Director Lokesh Kumar pointed out that post-pandemic, many streaming platforms have changed their acquisition strategy. “It’s extremely difficult to approach the content heads of these platforms,” he said. “Each platform has people from the industry who watch films on their behalf for a commission and take the decision. It has become like a broker system. Films without a star cast are just viewed as trash.”

Getting noticed in the crowded Tamil film industry has long been a challenge for small-budget films, which often run out of cash by the time they have to execute a marketing and publicity campaign. Producer Sameer Bharath Ram believes bigger, commercial players need to step in and support the smaller films, for the benefit of the Tamil film industry in general. “If they [successful film studios] do a proper theatrical release for these [small-budget] films, they will be able to make much more money than they invest,” he said. 

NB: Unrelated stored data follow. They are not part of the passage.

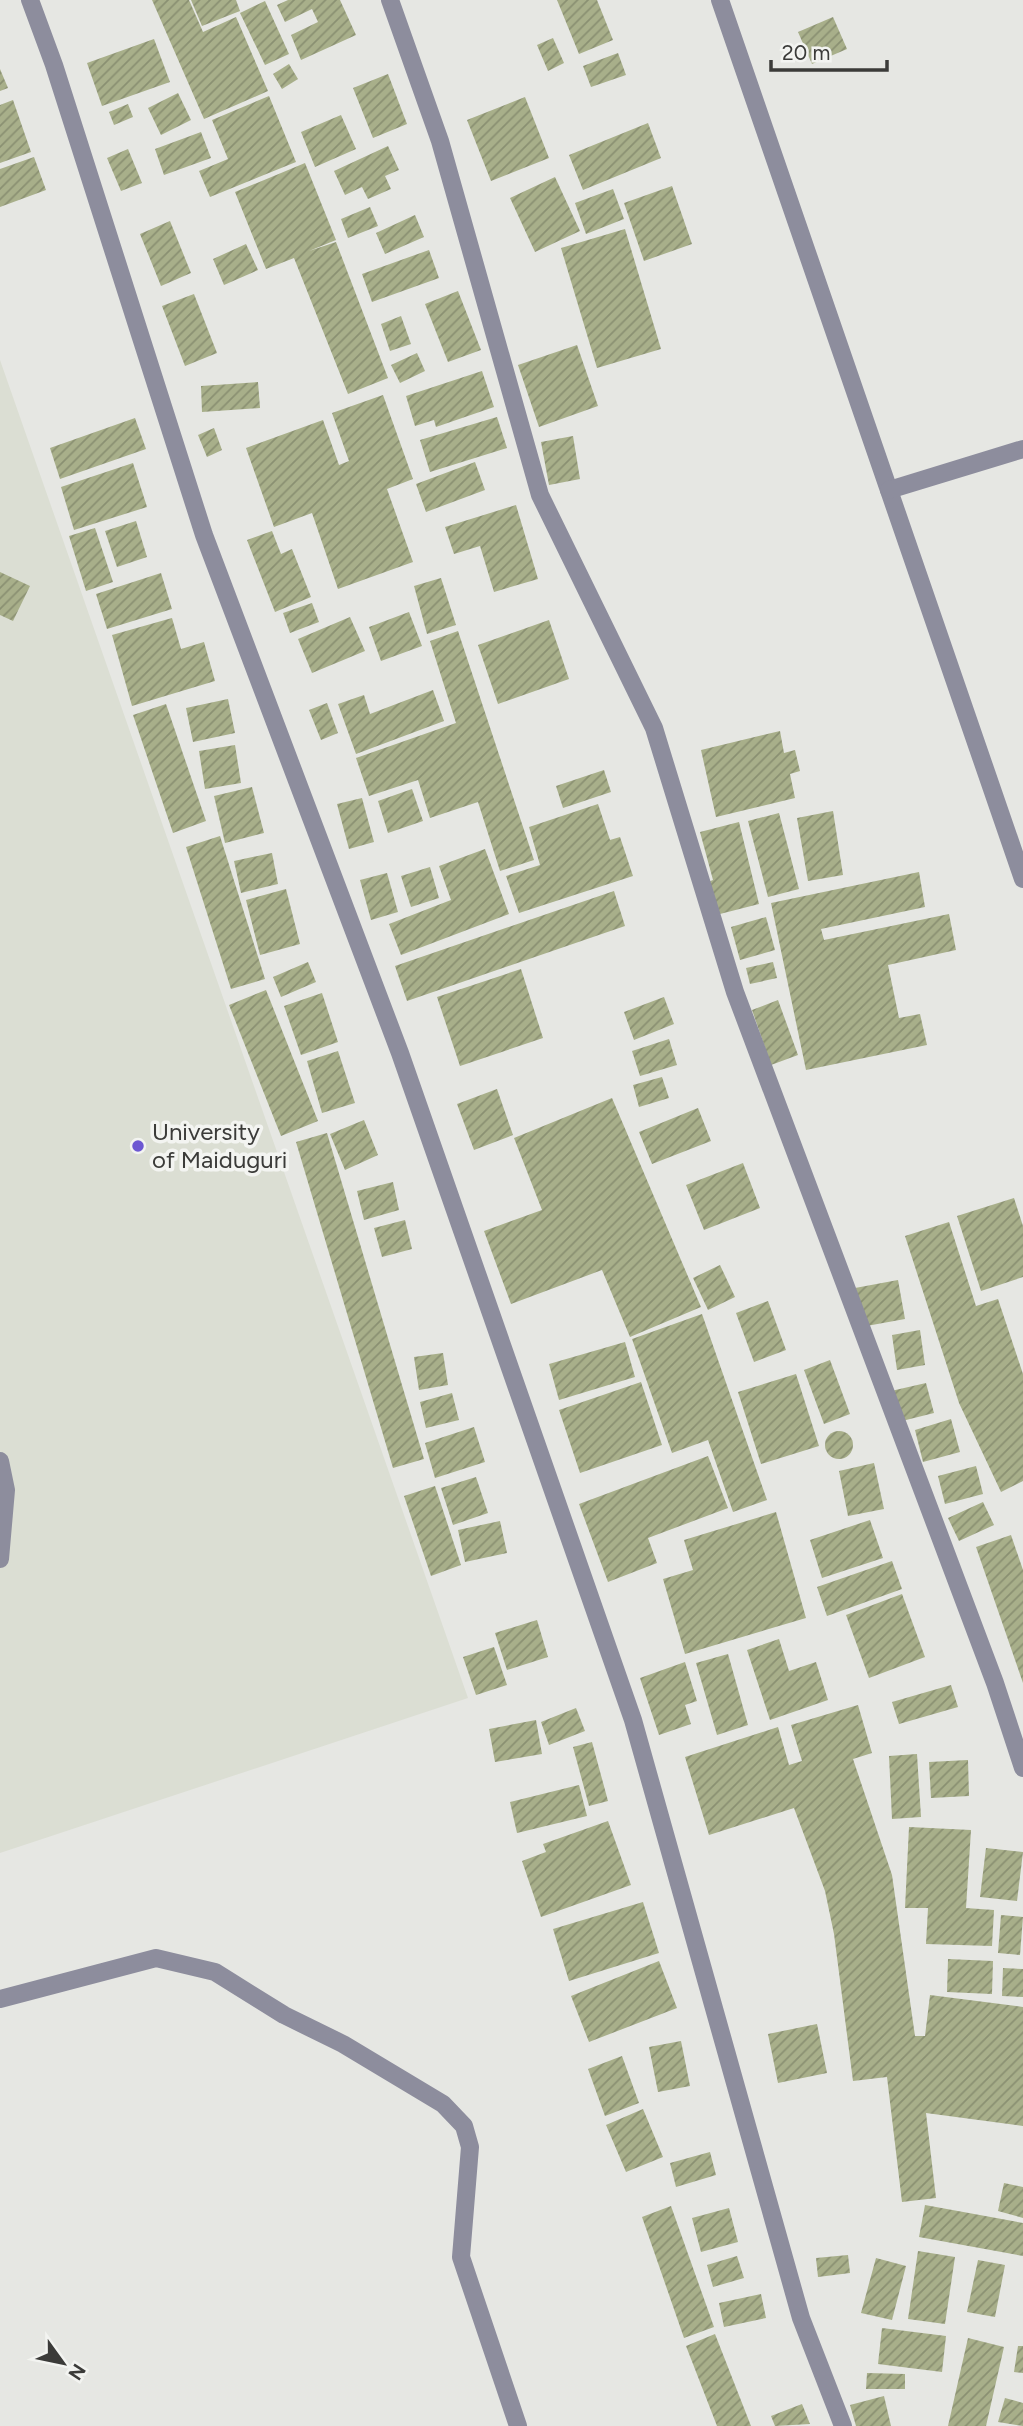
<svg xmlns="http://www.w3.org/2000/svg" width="1023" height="2426" viewBox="0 0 1023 2426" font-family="Figtree,sans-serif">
  <defs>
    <pattern id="building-hatch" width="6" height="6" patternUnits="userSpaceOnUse" patternTransform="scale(1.75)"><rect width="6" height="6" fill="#a8af8a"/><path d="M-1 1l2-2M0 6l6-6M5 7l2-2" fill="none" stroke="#8a9072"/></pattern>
  </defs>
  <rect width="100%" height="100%" fill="#e6e7e3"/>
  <path fill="#dbded3" d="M0,360L468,1698L0,1853Z"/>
  <g fill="url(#building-hatch)">
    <path d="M152,0H189L203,32L236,17L268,91L204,119Z"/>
    <path d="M191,0H236L240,11L202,26Z"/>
    <path d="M288,0H340L356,35L301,60L291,35L318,22L312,9L285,22L277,5Z"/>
    <path d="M557,0H597L613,40L579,54Z"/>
    <path d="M265,1L289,54L265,65L240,13Z"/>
    <path d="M833,17L847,49L812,64L798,32Z"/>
    <path d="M553,38L564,63L548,71L537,45Z"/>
    <path d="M154,39L170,82L102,106L87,63Z"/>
    <path d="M618,53L626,75L591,87L583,66Z"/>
    <path d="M289,64L298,79L282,89L273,74Z"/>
    <path d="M0,69L8,88L0,91Z"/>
    <path d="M388,74L407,124L373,138L353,88Z"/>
    <path d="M178,93L191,120L161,135L148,108Z"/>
    <path d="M269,96L296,162L210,197L199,171L228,159L212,120Z"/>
    <path d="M525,97L549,158L491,181L467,120Z"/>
    <path d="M13,100L31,152L0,163V105Z"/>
    <path d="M128,104L133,117L114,125L109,112Z"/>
    <path d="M341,115L356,149L315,167L301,132Z"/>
    <path d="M648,123L661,158L583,190L569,155Z"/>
    <path d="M201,132L211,158L164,175L155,149Z"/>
    <path d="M388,146L399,170L385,176L391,189L368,199L362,187L345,195L334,171Z"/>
    <path d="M128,149L142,183L121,191L107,158Z"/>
    <path d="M34,157L46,190L0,207V169Z"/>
    <path d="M305,163L336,240L309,251L336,242L388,378L348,394L294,258L266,269L235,192Z"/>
    <path d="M555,177L580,231L535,252L510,198Z"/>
    <path d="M672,186L692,244L644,261L624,203Z"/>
    <path d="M613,189L624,219L586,234L575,203Z"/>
    <path d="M370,207L378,226L348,238L341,219Z"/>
    <path d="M415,215L424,237L385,254L376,233Z"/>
    <path d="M170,221L191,273L161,286L140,234Z"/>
    <path d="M625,229L661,349L597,368L561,248Z"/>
    <path d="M246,244L258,270L224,285L213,259Z"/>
    <path d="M429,250L439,278L372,302L362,274Z"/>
    <path d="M458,291L481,350L448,362L425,304Z"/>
    <path d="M194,294L217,353L185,366L162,306Z"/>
    <path d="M401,316L411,344L390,351L381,324Z"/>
    <path d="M577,345L598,406L539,427L518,365Z"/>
    <path d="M417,353L425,371L400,383L391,365Z"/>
    <path d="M482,371L494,407L436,427L434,420L415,426L406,396Z"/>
    <path d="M258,382L260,408L202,412L201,386Z"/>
    <path d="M383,395L413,479L387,489L413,562L338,589L312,513L274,527L246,448L323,420L339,465L349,461L332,413Z"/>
    <path d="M497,417L507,448L430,472L420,440Z"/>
    <path d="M135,418L146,449L60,479L50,448Z"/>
    <path d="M214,428L222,450L207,457L198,435Z"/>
    <path d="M573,436L580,479L549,485L541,442Z"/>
    <path d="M475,462L485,490L426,512L416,484Z"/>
    <path d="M133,463L147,507L74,530L61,487Z"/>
    <path d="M516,505L538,579L494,592L480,546L454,554L445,527Z"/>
    <path d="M136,521L147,557L117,567L105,531Z"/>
    <path d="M95,528L113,582L86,591L69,536Z"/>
    <path d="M272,531L281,554L292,549L311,597L275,612L247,540Z"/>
    <path d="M0,572L30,586L13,621L0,615Z"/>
    <path d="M161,573L172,609L107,629L96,594Z"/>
    <path d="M441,578L456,625L427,634L414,586Z"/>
    <path d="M312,603L319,622L290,633L283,613Z"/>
    <path d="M409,612L422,646L381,661L369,627Z"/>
    <path d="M350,617L365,651L312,673L298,639Z"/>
    <path d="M172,618L181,649L204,642L215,681L132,706L112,635Z"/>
    <path d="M549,620L569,679L498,704L478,645Z"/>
    <path d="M458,631L534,860L500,871L478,802L430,818L418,780L369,796L356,758L456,723L430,641Z"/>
    <path d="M433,690L444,721L356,754L338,704L364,695L370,714Z"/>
    <path d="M228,699L235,733L193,742L186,708Z"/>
    <path d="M327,703L338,733L321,740L309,710Z"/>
    <path d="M166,704L206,821L173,833L133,715Z"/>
    <path d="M780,731L784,753L795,750L800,771L790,774L795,798L716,817L701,750Z"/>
    <path d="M235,745L241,783L205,789L199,751Z"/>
    <path d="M604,770L611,792L563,808L556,786Z"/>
    <path d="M252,787L264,833L225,843L214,796Z"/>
    <path d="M412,789L423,821L388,833L378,801Z"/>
    <path d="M362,798L374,842L349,849L337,804Z"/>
    <path d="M598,804L610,840L620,837L633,876L519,913L506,876L540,865L529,827Z"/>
    <path d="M833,811L843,875L808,881L797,818Z"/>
    <path d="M779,813L799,889L768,897L748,821Z"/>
    <path d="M739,822L759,904L716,915L708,882L713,880L700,832Z"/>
    <path d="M220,836L265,979L231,989L186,847Z"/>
    <path d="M485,849L509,914L401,955L389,924L451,900L439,866Z"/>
    <path d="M272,853L278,884L241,893L234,861Z"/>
    <path d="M430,867L439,898L411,907L401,876Z"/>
    <path d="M919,872L925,907L821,929L824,940L949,914L956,950L888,965L899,1018L920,1014L927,1045L806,1070L771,903Z"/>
    <path d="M387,873L398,912L371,920L360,880Z"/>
    <path d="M286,889L300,944L260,955L246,900Z"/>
    <path d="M614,891L625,926L407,1001L395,966Z"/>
    <path d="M766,917L775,950L740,960L731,927Z"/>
    <path d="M308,962L316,982L281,997L273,977Z"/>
    <path d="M773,962L777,978L750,984L746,968Z"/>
    <path d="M521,969L543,1038L460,1066L437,997Z"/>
    <path d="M266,990L318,1121L281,1136L229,1005Z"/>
    <path d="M322,993L338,1042L301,1055L284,1006Z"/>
    <path d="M664,997L674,1024L634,1040L624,1012Z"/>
    <path d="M778,1000L798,1055L771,1065L752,1010Z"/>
    <path d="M669,1039L677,1065L640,1076L632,1051Z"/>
    <path d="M338,1051L355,1103L322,1113L307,1061Z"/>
    <path d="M662,1077L669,1098L639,1107L633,1085Z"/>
    <path d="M497,1089L513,1135L474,1150L457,1104Z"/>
    <path d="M612,1098L701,1307L630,1337L602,1270L511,1304L484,1231L542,1210L514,1138Z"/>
    <path d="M698,1108L711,1141L652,1164L639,1132Z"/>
    <path d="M364,1120L378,1155L345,1170L330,1134Z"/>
    <path d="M327,1133L424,1459L393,1468L296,1142Z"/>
    <path d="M743,1163L760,1208L704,1230L686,1185Z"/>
    <path d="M393,1182L399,1210L364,1220L357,1191Z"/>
    <path d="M1014,1198L1023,1226V1277L981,1291L957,1216Z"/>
    <path d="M405,1220L412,1249L382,1257L374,1228Z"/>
    <path d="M949,1222L976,1306L998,1299L1023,1374V1481L1001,1492L959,1403L905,1236Z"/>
    <path d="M720,1265L735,1297L708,1310L693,1278Z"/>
    <path d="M898,1280L905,1319L861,1327L855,1288Z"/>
    <path d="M768,1301L786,1350L754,1362L736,1313Z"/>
    <path d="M702,1314L767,1500L733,1512L708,1440L672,1453L632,1339Z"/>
    <path d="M920,1330L925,1365L897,1370L892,1335Z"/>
    <path d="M625,1342L635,1377L559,1400L549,1364Z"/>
    <path d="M443,1353L448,1385L419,1390L414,1357Z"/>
    <path d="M830,1360L850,1414L824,1424L804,1370Z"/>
    <path d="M796,1374L819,1446L761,1464L738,1392Z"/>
    <path d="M641,1382L662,1445L580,1473L559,1410Z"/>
    <path d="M926,1383L934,1413L898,1422L891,1391Z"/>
    <path d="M452,1393L459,1420L426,1428L420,1402Z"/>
    <path d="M951,1419L960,1452L923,1462L915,1430Z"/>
    <path d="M474,1427L485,1462L435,1478L425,1443Z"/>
    <circle cx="839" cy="1445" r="14"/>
    <path d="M708,1456L728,1508L648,1538L657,1563L608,1582L579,1504Z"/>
    <path d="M874,1463L884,1509L848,1516L839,1471Z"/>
    <path d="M976,1466L983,1494L945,1504L938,1476Z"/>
    <path d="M476,1477L488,1513L453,1525L441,1488Z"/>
    <path d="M435,1486L461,1565L431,1576L404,1496Z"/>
    <path d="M983,1502L994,1525L959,1541L948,1518Z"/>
    <path d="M776,1512L806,1618L685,1654L663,1579L693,1570L684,1540Z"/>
    <path d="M870,1520L883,1558L822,1578L810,1540Z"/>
    <path d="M500,1521L507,1553L465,1562L458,1530Z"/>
    <path d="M1011,1535L1023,1570V1683L976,1547Z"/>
    <path d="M892,1561L902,1589L827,1616L817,1587Z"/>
    <path d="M902,1594L925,1657L869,1678L846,1615Z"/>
    <path d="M537,1620L548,1657L507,1670L495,1633Z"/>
    <path d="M779,1639L789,1671L816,1662L828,1700L770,1720L747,1650Z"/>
    <path d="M494,1647L507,1685L476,1695L463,1657Z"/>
    <path d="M728,1654L748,1725L717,1735L696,1663Z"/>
    <path d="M685,1662L697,1701L685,1705L691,1724L659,1735L640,1678Z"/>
    <path d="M951,1685L958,1707L899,1724L892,1702Z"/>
    <path d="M858,1705L872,1753L853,1759L892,1875L915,2036H925L930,1995L1023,2007V2126L926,2113L936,2198L902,2202L887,2077L853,2081L834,1934L825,1891L794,1808L709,1835L685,1757L778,1727L789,1765L802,1761L791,1725Z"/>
    <path d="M576,1708L585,1731L549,1745L541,1722Z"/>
    <path d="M536,1720L542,1754L495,1762L489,1729Z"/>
    <path d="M592,1742L608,1801L589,1806L573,1747Z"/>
    <path d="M917,1754L921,1817L892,1819L889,1756Z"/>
    <path d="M968,1760L969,1796L931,1798L929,1762Z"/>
    <path d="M579,1785L587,1816L517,1833L510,1802Z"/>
    <path d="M608,1821L631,1885L541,1917L522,1861L546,1852L543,1844Z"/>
    <path d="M909,1827L971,1830L966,1908L994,1910L992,1946L926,1944L928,1908H905Z"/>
    <path d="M986,1848L1023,1852L1017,1901L980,1897Z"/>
    <path d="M643,1902L659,1953L569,1981L553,1929Z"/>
    <path d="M1001,1915L1023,1917L1020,1955L998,1953Z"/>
    <path d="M948,1959L993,1961L992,1994L947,1992Z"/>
    <path d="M659,1961L677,2008L589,2042L571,1996Z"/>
    <path d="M1003,1968L1023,1969V1997L1002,1996Z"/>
    <path d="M817,2024L827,2073L778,2083L768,2034Z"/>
    <path d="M681,2041L690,2086L658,2092L649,2047Z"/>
    <path d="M622,2056L639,2103L605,2116L588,2069Z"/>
    <path d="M643,2109L663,2157L626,2172L606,2125Z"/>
    <path d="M710,2152L716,2175L676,2187L670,2163Z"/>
    <path d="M1004,2183L1023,2187V2218L998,2211Z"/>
    <path d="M925,2205L1023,2223V2256L919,2237Z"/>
    <path d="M671,2206L714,2327L684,2338L642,2217Z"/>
    <path d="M729,2208L738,2242L701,2252L692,2218Z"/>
    <path d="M918,2251L955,2257L945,2324L908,2319Z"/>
    <path d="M848,2255L850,2273L818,2277L816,2258Z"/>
    <path d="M737,2256L744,2278L713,2287L707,2265Z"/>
    <path d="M876,2258L906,2266L892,2320L861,2313Z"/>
    <path d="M978,2260L1005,2265L995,2317L967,2312Z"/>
    <path d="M761,2294L766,2318L724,2327L719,2303Z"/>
    <path d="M882,2328L946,2336L942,2372L878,2364Z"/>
    <path d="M715,2334L751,2426H717L686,2346Z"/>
    <path d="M968,2338L1004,2347L986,2426H948Z"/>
    <path d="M1018,2346H1023V2373L1014,2372Z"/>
    <path d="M867,2373L905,2374V2389H866Z"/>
    <path d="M884,2396L891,2426H856L850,2405Z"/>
    <path d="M1005,2398L1023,2403V2426L998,2422Z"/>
    <path d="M802,2404L810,2424L775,2426L771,2416Z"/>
  </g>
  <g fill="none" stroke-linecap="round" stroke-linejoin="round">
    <g stroke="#8d8d9d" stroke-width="18">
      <path d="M30,0L54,65L204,535L400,1053L633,1720L801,2318L843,2426"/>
      <path d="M390,0L440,141L540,495L654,728L735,992L995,1683L1023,1768"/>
      <path d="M720,0L1023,879"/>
      <path d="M889,490L1023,449"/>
      <path d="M0,1461L6,1490L0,1559"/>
      <path d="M0,1999L156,1958L215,1972L284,2015L343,2044L443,2104L464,2126L470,2147L461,2257L518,2426"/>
    </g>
  </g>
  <circle fill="#6d58d2" stroke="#f3f4f1" stroke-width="2.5" cx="138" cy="1146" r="7"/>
  <g text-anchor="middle" stroke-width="7" stroke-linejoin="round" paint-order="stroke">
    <g font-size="24" fill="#3b3b39" stroke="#f3f4f1" text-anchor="start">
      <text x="152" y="1140">University<tspan x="152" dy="28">of Maiduguri</tspan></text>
    </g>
  </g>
  <g transform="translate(63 2363) rotate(123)" stroke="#f3f4f1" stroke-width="5" paint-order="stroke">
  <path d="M0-5L12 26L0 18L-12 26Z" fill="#3b3b39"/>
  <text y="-10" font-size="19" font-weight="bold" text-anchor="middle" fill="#3b3b39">N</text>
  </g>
  <path d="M771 60v10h116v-10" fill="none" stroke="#3b3b39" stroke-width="3.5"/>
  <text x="782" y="60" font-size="21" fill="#3b3b39" stroke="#f3f4f1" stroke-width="5" paint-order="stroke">20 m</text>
</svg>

An example of how well-known names from the commercial film industry can help an offbeat film is in the waiting game that director Vignarajan had to play for his film Andhaghaaram (2020). This indie horror film was made over three years, starting in 2014, with a small budget. After being completed in 2017, the film languished until director Atlee saw it. 

 

“Atlee watched our film after hearing about it and immediately came on board to present it, which changed a lot of things for us,” said Vignarajan. “When we were gearing up for a theatrical release, Covid-19 struck and once again, we had to wait. That’s when a screener copy was presented to Netflix India and they acquired the film for an exclusive digital release.” 

Lokesh Kumar has had less luck with his thriller N4, which is set in north Madras and has a fisherwoman and a police officer as protagonists. “Before [the pandemic], I was able to sell my offbeat film My Son is Gay to a company in Mumbai, so I was confident when I was making N4 that it will find a home at least on an OTT platform.” However, N4 is yet to be released and according to Lokesh, even lesser-known platforms are now demanding a star cast in the hope that famous names will convince audiences to opt for paid subscriptions. 

Supporting independent and non-commercial storytellers isn’t just good karma for established studios. The earnings from the last few years show small-budget films can make respectable profits for their producers and distributors. Not just that, these films introduce new talent to the industry — like director Lokesh Kanagaraj who made his debut with a small-budget film and had to wait for two years to release that first film. In case you were wondering, Maanagaram (2017) was a hit.